##### Data for this task #####

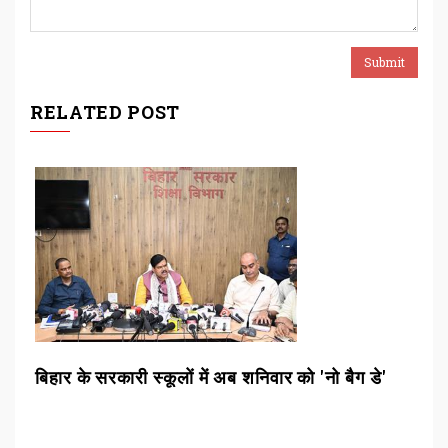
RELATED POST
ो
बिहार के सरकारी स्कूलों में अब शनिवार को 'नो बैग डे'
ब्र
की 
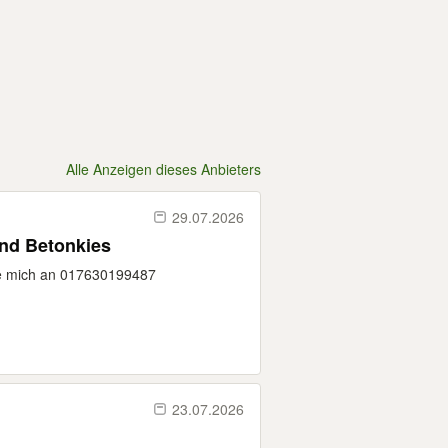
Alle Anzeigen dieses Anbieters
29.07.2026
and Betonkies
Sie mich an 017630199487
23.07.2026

#####
##### Data for this task #####

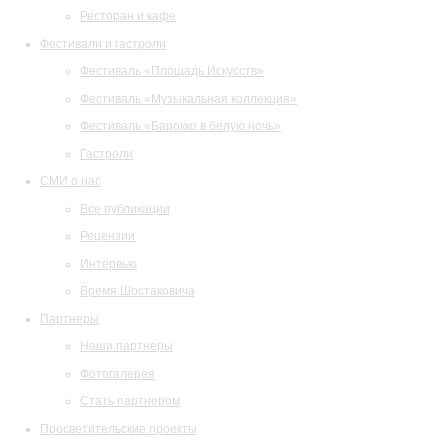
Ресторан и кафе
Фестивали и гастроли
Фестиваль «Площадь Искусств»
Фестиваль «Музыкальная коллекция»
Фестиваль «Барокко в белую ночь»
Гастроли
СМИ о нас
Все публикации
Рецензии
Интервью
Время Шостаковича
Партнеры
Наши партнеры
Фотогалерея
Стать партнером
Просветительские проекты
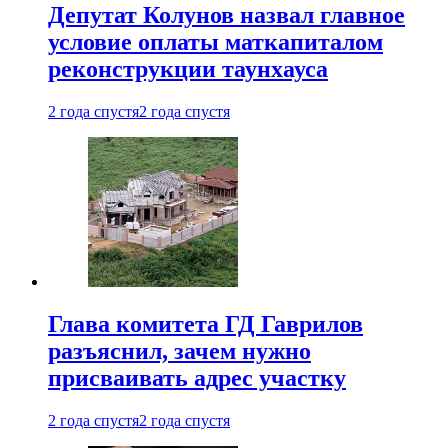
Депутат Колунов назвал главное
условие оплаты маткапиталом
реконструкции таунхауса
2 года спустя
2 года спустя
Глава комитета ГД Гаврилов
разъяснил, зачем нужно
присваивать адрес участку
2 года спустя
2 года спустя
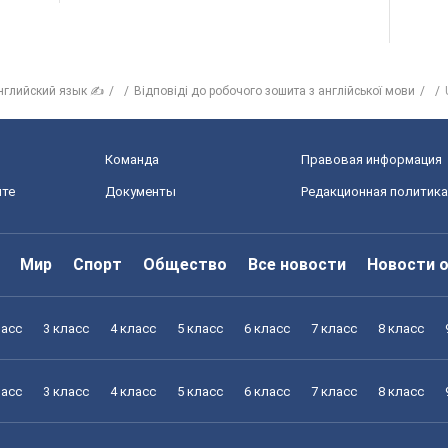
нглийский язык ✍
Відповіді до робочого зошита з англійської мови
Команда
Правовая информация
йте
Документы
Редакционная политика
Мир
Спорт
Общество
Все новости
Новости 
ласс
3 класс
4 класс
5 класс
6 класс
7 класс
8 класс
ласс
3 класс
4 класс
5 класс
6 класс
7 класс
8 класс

#####

### What you have to do
From the data above, return only the lines starting at the line that holds "Все публикации" and ending at the line that holds "присваивать адрес участку", word for word and without pictures.

### Finished exercise
Все публикации
Рецензии
Интервью
Время Шостаковича
Партнеры
Наши партнеры
Фотогалерея
Стать партнером
Просветительские проекты
Депутат Колунов назвал главное
условие оплаты маткапиталом
реконструкции таунхауса
2 года спустя
2 года спустя
Глава комитета ГД Гаврилов
разъяснил, зачем нужно
присваивать адрес участку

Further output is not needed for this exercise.